AIs have primarily been used to treat postmenopausal, rather than premenopausal, women with breast cancer. Because the use of AIs requires low estrogen levels, the therapy was combined with OFS to mimic the lower hormone levels of postmenopausal women.
The two trials followed a total of 4,690 women that were randomized to either exemestane or tamoxifen with OFS for 5 years. The SOFT trial randomized 3,066 women, and the TEXT trial randomized 2,672 women. The median age of the women in the trial was 43 years.
The drug triptorelin, surgical oophorectomy, or ovarian irradiation was used to achieve OFS. Some of the patients also received adjuvant chemotherapy, as deemed necessary by their oncologists.
Fourteen percent of trial participants discontinued their therapies early, resulting in a rate of adherence that is greater than the rate seen in regular clinical practice, according to Pagani. Rates of high-grade adverse events were similar in both treatment arms (31% and 29% in the exemestane and tamoxifen arms, respectively) and similar to previously reported studies.

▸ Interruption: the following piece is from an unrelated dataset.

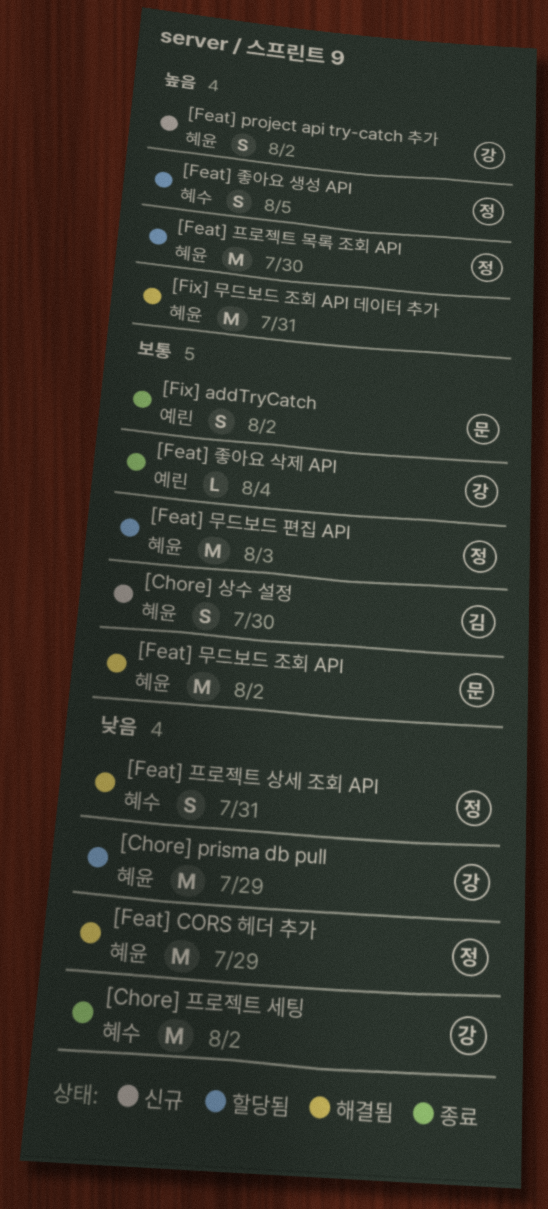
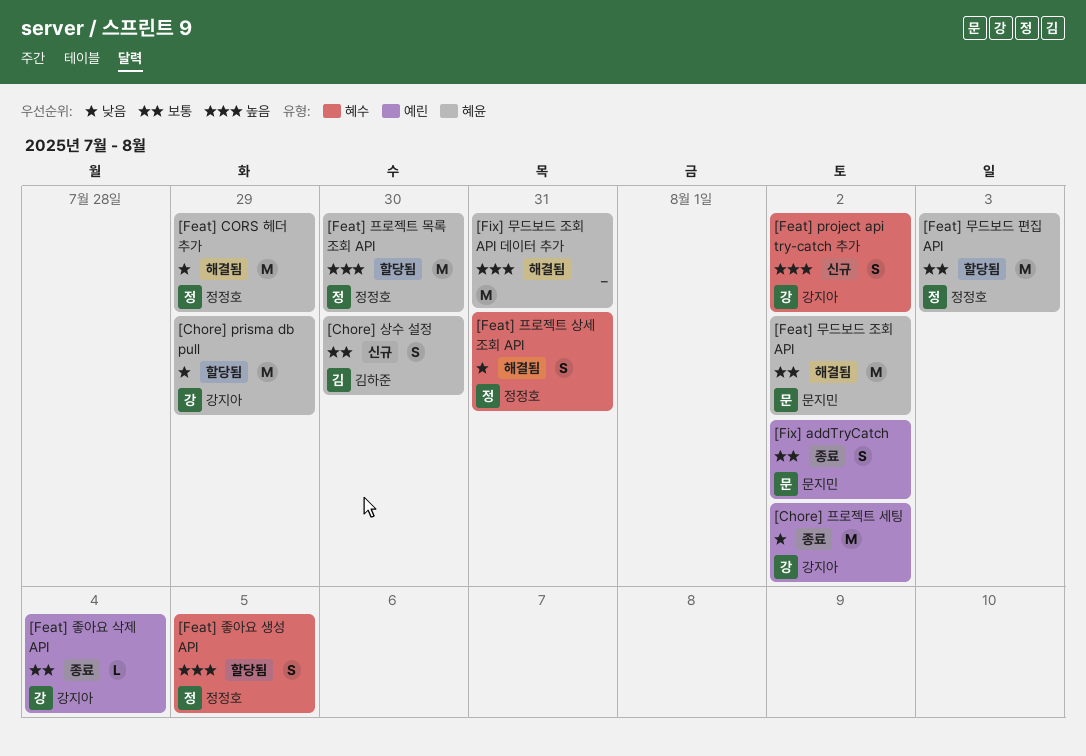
[Chore] 프로젝트 세팅, label: 혜수 -> 예린
[Feat] project api try-catch 추가, label: 혜윤 -> 혜수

As 43% of patients did not receive chemotherapy in addition to endocrine therapy, Dr. Pagani stated that the results of these trials “indicate that some premenopausal women with hormone-positive breast cancer may have excellent prognosis when treated with 5 years of adjuvant endocrine therapy without chemotherapy.”
The phase III trials were coordinated by the International Breast Cancer Study Group, along with the Breast International Group and the North American Breast Cancer Group; patients from 27 countries were recruited. The studies were also partially funded by the National Cancer Institute.